Work instructions. Copy the lines of the records verbatim, starting at the line that contains "Use 6 decimals" and ending at the line that contains "0.117276, 0.279481, 0.528909]]", with both of those lines included.

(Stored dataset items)
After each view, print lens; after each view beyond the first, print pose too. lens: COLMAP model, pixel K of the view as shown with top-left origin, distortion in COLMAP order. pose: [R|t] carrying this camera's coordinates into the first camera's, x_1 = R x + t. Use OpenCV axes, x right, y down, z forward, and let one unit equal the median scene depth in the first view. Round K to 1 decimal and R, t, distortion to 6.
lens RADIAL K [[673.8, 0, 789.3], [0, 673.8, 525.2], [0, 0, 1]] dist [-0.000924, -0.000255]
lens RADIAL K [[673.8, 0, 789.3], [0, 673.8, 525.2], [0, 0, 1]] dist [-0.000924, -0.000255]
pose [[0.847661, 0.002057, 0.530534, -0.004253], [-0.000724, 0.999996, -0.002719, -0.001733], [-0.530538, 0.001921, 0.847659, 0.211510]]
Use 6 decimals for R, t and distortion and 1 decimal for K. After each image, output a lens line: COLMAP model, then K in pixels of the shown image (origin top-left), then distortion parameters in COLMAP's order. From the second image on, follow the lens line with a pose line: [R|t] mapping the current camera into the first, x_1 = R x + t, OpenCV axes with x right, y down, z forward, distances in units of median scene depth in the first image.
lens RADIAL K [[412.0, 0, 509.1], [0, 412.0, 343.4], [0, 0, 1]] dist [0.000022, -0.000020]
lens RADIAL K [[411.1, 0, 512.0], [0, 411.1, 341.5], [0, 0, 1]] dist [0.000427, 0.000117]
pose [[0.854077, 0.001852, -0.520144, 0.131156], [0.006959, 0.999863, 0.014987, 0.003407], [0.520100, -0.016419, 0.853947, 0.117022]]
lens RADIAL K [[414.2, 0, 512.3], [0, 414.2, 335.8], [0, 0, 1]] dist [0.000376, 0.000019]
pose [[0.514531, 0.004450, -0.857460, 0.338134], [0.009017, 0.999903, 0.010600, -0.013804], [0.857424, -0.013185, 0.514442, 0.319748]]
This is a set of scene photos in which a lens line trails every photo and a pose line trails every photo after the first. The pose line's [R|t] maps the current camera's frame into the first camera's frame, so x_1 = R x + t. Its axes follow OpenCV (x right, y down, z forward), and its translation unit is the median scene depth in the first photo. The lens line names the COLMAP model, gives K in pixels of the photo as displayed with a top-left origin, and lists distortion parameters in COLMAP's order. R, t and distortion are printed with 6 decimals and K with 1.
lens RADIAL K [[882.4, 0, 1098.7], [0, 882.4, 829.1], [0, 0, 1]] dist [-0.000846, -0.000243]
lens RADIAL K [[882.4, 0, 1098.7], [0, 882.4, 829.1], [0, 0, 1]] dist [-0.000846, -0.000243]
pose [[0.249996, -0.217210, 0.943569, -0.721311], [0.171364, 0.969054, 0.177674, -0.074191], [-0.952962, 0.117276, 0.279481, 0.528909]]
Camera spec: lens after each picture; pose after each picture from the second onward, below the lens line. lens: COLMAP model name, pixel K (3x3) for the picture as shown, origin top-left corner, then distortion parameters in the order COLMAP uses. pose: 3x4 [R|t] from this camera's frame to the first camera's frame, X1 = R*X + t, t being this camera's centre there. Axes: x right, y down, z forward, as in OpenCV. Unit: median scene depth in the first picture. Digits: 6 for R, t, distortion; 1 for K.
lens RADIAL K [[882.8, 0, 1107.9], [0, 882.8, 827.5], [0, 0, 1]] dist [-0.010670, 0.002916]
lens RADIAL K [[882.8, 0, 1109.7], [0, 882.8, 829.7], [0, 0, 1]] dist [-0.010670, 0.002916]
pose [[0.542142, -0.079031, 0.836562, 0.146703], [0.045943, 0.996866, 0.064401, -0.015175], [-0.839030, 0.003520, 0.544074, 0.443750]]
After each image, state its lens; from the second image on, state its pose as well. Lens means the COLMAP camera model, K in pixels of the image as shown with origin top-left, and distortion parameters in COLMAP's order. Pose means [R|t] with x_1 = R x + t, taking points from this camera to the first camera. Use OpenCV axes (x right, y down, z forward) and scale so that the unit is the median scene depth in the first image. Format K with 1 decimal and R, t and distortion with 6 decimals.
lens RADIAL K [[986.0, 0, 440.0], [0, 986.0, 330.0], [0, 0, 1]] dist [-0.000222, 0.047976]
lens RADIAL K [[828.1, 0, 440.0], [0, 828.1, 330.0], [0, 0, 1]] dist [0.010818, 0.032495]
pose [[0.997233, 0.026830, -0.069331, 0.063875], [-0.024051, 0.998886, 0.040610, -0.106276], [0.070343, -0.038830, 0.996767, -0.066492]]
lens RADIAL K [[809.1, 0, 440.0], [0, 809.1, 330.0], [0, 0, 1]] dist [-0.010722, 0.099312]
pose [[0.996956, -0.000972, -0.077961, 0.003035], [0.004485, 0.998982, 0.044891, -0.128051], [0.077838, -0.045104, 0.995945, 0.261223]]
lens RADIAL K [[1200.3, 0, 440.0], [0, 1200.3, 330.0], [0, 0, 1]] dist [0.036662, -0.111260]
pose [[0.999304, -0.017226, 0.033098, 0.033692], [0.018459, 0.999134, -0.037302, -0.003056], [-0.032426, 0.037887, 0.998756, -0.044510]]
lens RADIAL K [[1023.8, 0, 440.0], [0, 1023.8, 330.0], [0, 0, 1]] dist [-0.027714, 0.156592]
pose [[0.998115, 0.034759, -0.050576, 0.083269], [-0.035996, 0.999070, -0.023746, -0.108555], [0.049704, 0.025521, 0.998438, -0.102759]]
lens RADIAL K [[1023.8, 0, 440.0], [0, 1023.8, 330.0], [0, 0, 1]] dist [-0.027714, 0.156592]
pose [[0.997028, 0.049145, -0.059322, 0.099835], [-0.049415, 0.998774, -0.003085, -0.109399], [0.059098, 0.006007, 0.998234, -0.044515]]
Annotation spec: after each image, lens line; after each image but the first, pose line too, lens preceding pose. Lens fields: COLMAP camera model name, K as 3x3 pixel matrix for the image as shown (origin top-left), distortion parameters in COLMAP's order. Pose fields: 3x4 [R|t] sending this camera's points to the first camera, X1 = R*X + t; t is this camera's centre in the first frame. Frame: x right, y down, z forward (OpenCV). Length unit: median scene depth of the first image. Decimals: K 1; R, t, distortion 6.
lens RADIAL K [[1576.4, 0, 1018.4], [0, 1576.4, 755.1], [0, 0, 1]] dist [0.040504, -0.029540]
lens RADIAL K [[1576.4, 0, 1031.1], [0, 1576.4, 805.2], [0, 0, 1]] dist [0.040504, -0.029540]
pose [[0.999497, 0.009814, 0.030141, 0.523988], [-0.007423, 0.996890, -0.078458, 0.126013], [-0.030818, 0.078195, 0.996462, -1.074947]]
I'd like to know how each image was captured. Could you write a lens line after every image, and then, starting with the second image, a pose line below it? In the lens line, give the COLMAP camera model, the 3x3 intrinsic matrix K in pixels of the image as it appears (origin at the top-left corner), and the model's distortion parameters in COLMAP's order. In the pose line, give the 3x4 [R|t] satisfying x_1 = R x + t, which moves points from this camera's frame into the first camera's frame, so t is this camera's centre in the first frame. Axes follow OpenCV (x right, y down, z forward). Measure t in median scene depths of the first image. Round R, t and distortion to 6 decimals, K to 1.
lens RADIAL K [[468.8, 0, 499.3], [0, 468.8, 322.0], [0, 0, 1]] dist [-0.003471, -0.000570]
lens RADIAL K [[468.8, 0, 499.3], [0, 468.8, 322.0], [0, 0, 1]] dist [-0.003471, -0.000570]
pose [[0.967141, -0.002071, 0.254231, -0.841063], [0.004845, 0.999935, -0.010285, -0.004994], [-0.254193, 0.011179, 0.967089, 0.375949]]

Response to this exercise.
Use 6 decimals for R, t and distortion and 1 decimal for K. After each image, output a lens line: COLMAP model, then K in pixels of the shown image (origin top-left), then distortion parameters in COLMAP's order. From the second image on, follow the lens line with a pose line: [R|t] mapping the current camera into the first, x_1 = R x + t, OpenCV axes with x right, y down, z forward, distances in units of median scene depth in the first image.
lens RADIAL K [[412.0, 0, 509.1], [0, 412.0, 343.4], [0, 0, 1]] dist [0.000022, -0.000020]
lens RADIAL K [[411.1, 0, 512.0], [0, 411.1, 341.5], [0, 0, 1]] dist [0.000427, 0.000117]
pose [[0.854077, 0.001852, -0.520144, 0.131156], [0.006959, 0.999863, 0.014987, 0.003407], [0.520100, -0.016419, 0.853947, 0.117022]]
lens RADIAL K [[414.2, 0, 512.3], [0, 414.2, 335.8], [0, 0, 1]] dist [0.000376, 0.000019]
pose [[0.514531, 0.004450, -0.857460, 0.338134], [0.009017, 0.999903, 0.010600, -0.013804], [0.857424, -0.013185, 0.514442, 0.319748]]
This is a set of scene photos in which a lens line trails every photo and a pose line trails every photo after the first. The pose line's [R|t] maps the current camera's frame into the first camera's frame, so x_1 = R x + t. Its axes follow OpenCV (x right, y down, z forward), and its translation unit is the median scene depth in the first photo. The lens line names the COLMAP model, gives K in pixels of the photo as displayed with a top-left origin, and lists distortion parameters in COLMAP's order. R, t and distortion are printed with 6 decimals and K with 1.
lens RADIAL K [[882.4, 0, 1098.7], [0, 882.4, 829.1], [0, 0, 1]] dist [-0.000846, -0.000243]
lens RADIAL K [[882.4, 0, 1098.7], [0, 882.4, 829.1], [0, 0, 1]] dist [-0.000846, -0.000243]
pose [[0.249996, -0.217210, 0.943569, -0.721311], [0.171364, 0.969054, 0.177674, -0.074191], [-0.952962, 0.117276, 0.279481, 0.528909]]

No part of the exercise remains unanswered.